A. D. McDow1, W. E. Zahnd1, P. Angelos2, N. Lanzotti1, J. D. Mellinger1, S. Ganai1 1Southern Illinois University School Of Medicine,General Surgery,Springfield, IL, USA 2University Of Chicago,Endocrine Surgery,Chicago, IL, USA
Introduction:
Thyroid cancer is the most rapidly increasing malignancy in the United States. Prior analysis of rural-urban differences in population-level thyroid cancer incidence and survival revealed that lower incidence rates were seen in rural counties, which were also associated with significantly lower survival. In this study, we sought to evaluate the impact of provider density on outcome. We hypothesized that survival would be improved for patients living in counties with greater density of endocrinologists and/or thyroid surgeons.
Methods:
An observational study was performed on 90,286 patients who underwent surgical management of follicular and papillary thyroid cancer using the Surveillance Epidemiology and End Results (SEER) database from 2000-2012. United States Department of Agriculture Rural Urban Continuum Codes were used to categorize counties as urban or rural. Density of general surgeons and otolaryngologists (i.e., the number of potential thyroid surgeons), as well as the density of endocrinologists per 100,000 residents were calculated per county. Multivariable Cox regression analysis was used to assess the relationship between provider density and cause-specific survival controlling for demographic, socioeconomic, and treatment characteristics.

Data records
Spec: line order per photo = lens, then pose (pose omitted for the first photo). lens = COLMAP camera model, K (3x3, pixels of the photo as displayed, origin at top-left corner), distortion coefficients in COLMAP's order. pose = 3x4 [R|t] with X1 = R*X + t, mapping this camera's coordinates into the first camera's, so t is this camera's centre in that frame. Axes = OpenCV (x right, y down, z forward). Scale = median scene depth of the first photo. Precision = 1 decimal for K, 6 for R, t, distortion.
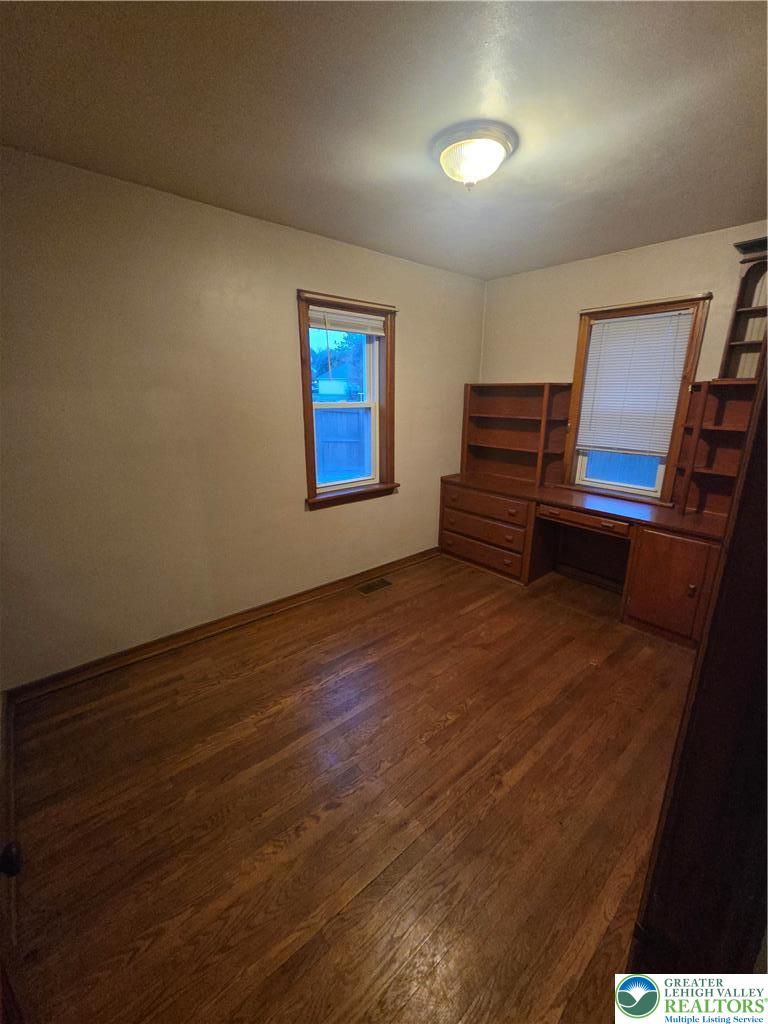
lens RADIAL K [[421.6, 0, 383.8], [0, 421.6, 502.2], [0, 0, 1]] dist [0.000822, -0.000311]
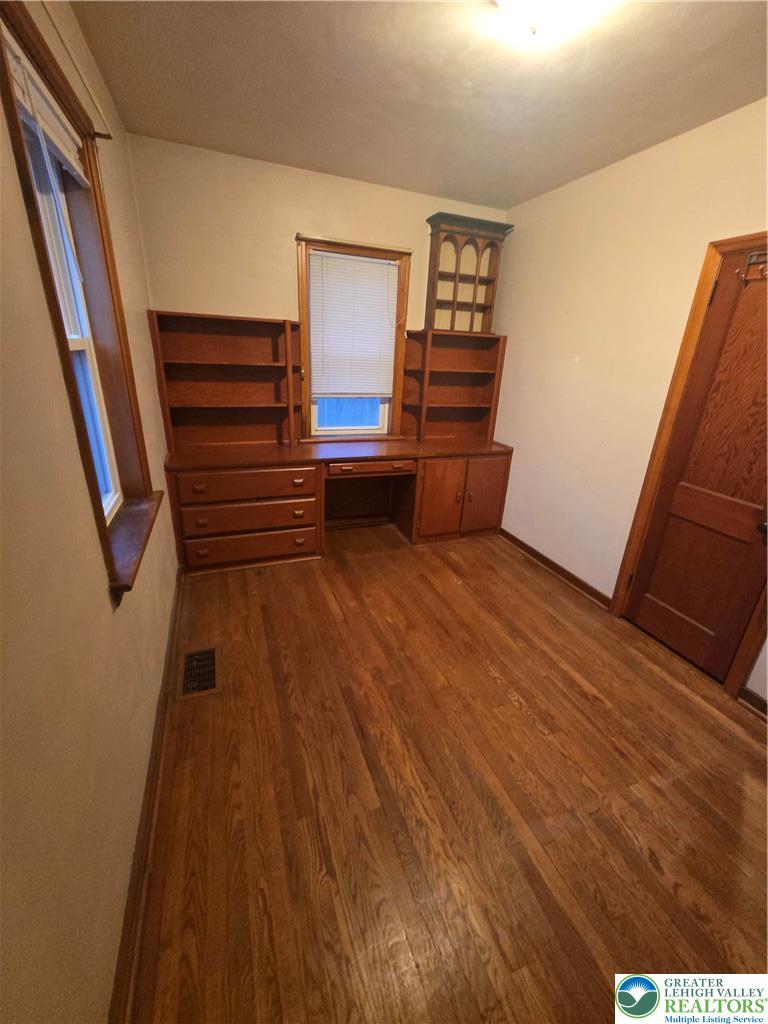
lens RADIAL K [[421.6, 0, 383.8], [0, 421.6, 502.2], [0, 0, 1]] dist [0.000822, -0.000311]
pose [[0.332305, -0.316974, 0.888314, -0.457649], [0.193774, 0.944689, 0.264602, -0.148998], [-0.923052, 0.084204, 0.375346, 0.634021]]
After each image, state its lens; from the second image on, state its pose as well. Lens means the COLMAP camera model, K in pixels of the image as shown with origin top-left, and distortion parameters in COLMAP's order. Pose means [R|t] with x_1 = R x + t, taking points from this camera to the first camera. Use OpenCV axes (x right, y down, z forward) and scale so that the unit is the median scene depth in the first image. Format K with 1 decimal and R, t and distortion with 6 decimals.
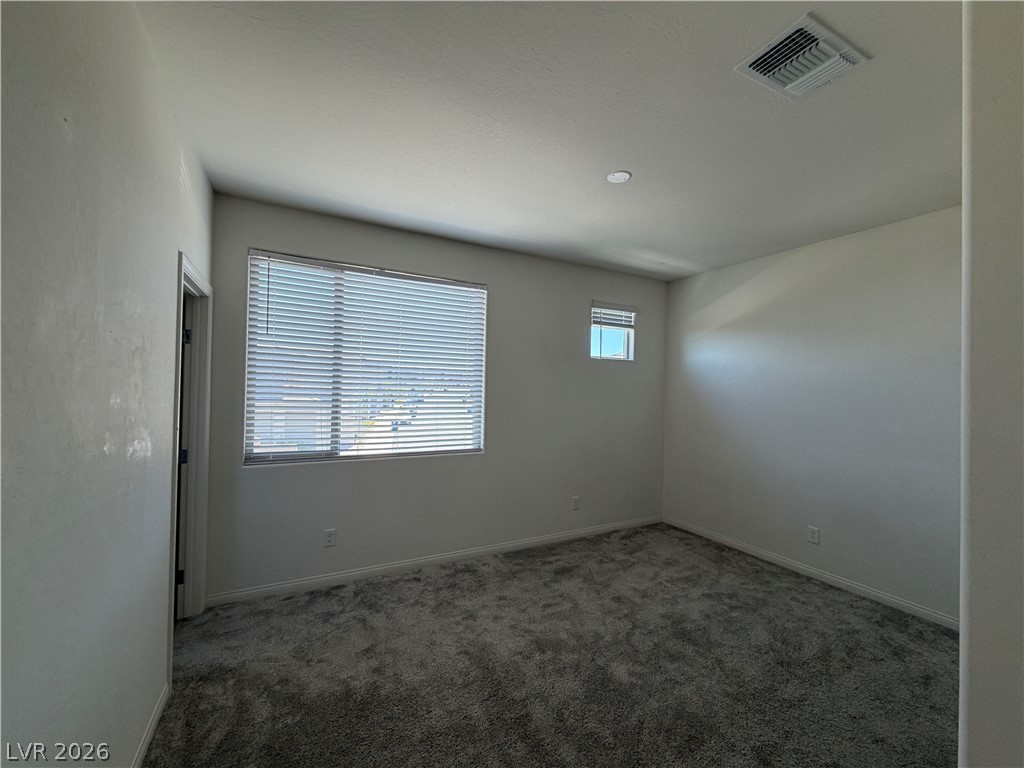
lens RADIAL K [[412.5, 0, 511.0], [0, 412.5, 389.1], [0, 0, 1]] dist [0.000860, 0.000183]
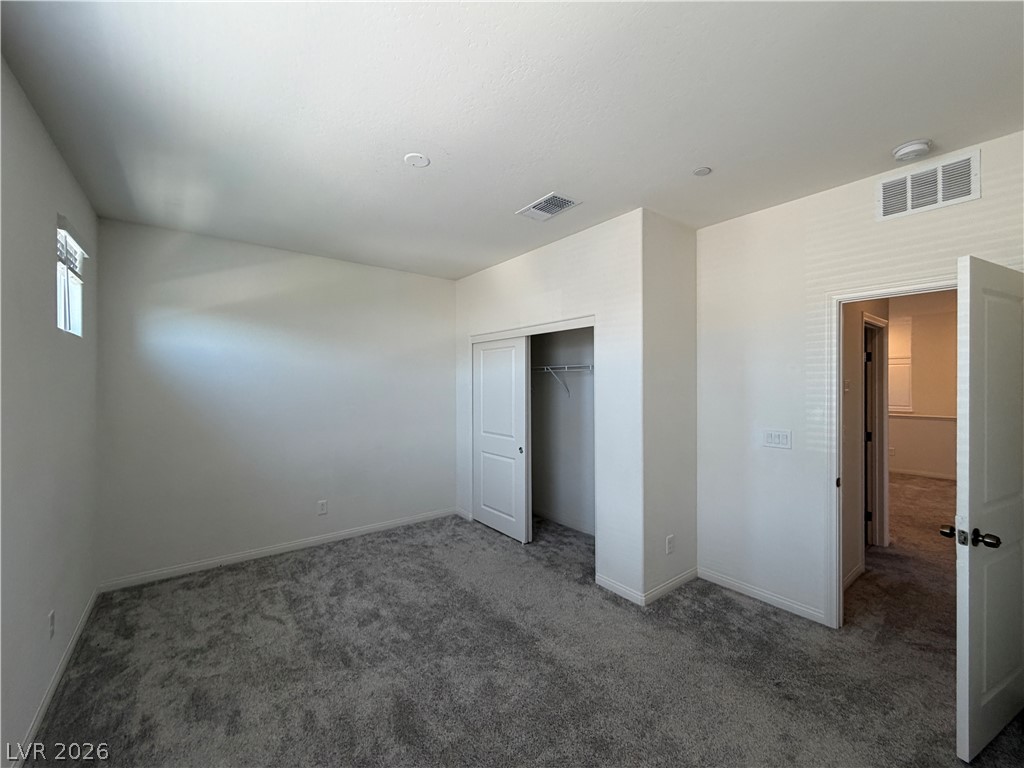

Exercise instructions
From the thyroid cancer abstract, write out the passage starting with "A. D. McDow1, W." and going on through "and/or thyroid surgeons.", word for word.

Solution to this problem
A. D. McDow1, W. E. Zahnd1, P. Angelos2, N. Lanzotti1, J. D. Mellinger1, S. Ganai1 1Southern Illinois University School Of Medicine,General Surgery,Springfield, IL, USA 2University Of Chicago,Endocrine Surgery,Chicago, IL, USA
Introduction:
Thyroid cancer is the most rapidly increasing malignancy in the United States. Prior analysis of rural-urban differences in population-level thyroid cancer incidence and survival revealed that lower incidence rates were seen in rural counties, which were also associated with significantly lower survival. In this study, we sought to evaluate the impact of provider density on outcome. We hypothesized that survival would be improved for patients living in counties with greater density of endocrinologists and/or thyroid surgeons.